SRINAGAR: There has been a steep rise in the number of mental health patients from few thousand in early 90s to lakhs during the last over two decades in Kashmir valley, which has witnessed armed insurgency and violence in the last 25 years.
Meanwhile, inadequate number of mental health counselling clinics in Kashmir valley has also added to the sufferings of the patients already consumed by this illness.
Non-availability of lady doctors and counsellors to treat woman patients in rural areas has also played an important role in increasing the numbers of such patients by many folds.
In the year 1970 about 1000 mental health patients would visit health clinics, which went up to 40,000 in the year 2002 and touched almost one lakh in 2006, J&K Voluntary Health Association (JKVHA) Executive Director, A M Mir, a retired IAS Officer, informed.
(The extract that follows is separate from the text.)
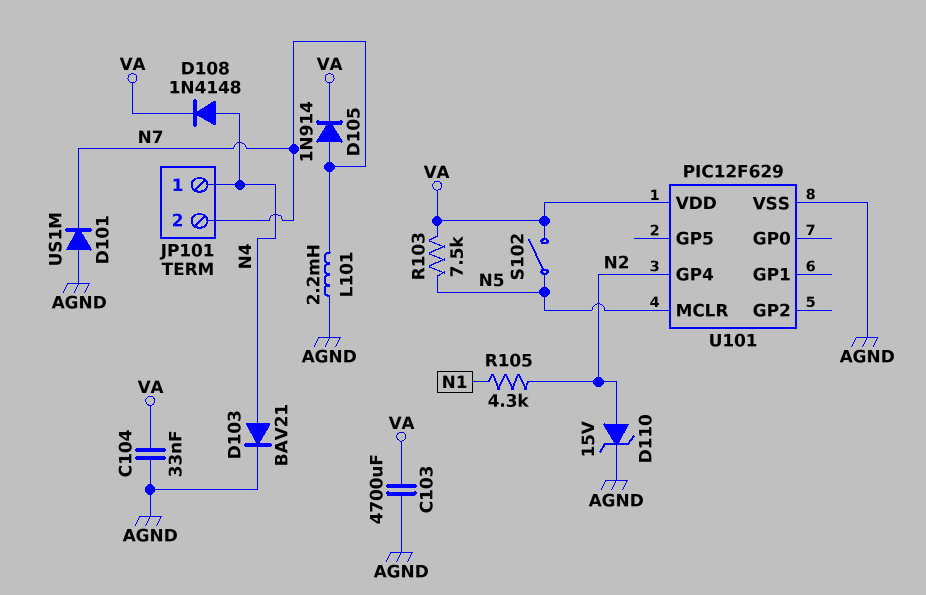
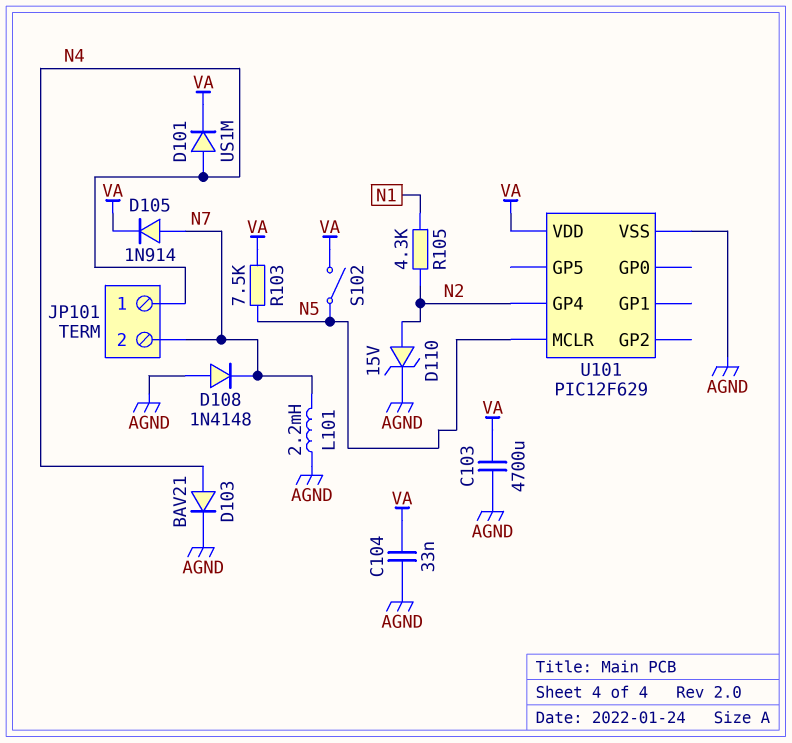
D101: diode US1M (A AGND, K N7) -> diode US1M (A N4, K VA)
D108: diode 1N4148 (A N4, K VA) -> diode 1N4148 (A AGND, K N7)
This steep rise in mental health patients is alarming, Mir said, adding that 19 per cent depression was observed in the community during 2005 and it might be much more at present.
Mir further said that there is a tremendous growth of mental health patients in the Valley and the JKVHA appreciates the steps taken by the Government for providing women mental health clinics at SMHS Hospital Srinagar.
JKVHA has actually been pleading for these steps since the year 2002 when MSF was working in collaboration with them in the field for providing mental health counseling to the Health workers through whom it would approach the patients at their door steps. Seeing the Mental Health problems related to women in rural areas JKVHA had highlighted the growing mental health needs amongst the women folk in Kashmir way back, as such mental health counselling clinics should be set up early in all Districts and Sub-District level hospitals.
The local culture and social constraints prevent ailing women with multiple problems to reveal to male doctors their problems for treatment. They are reluctant to share about their domestic violence, menstrual dysphasia, post menopausal syndromes, pregnancy psychiatric illness, substance abuse, cause of miscarriage, beating by husbands, mental torture by in-laws for not giving birth to a male child etc, he said.
As such there is a dire need to attend to this aspect of ailment of women in the state, he said.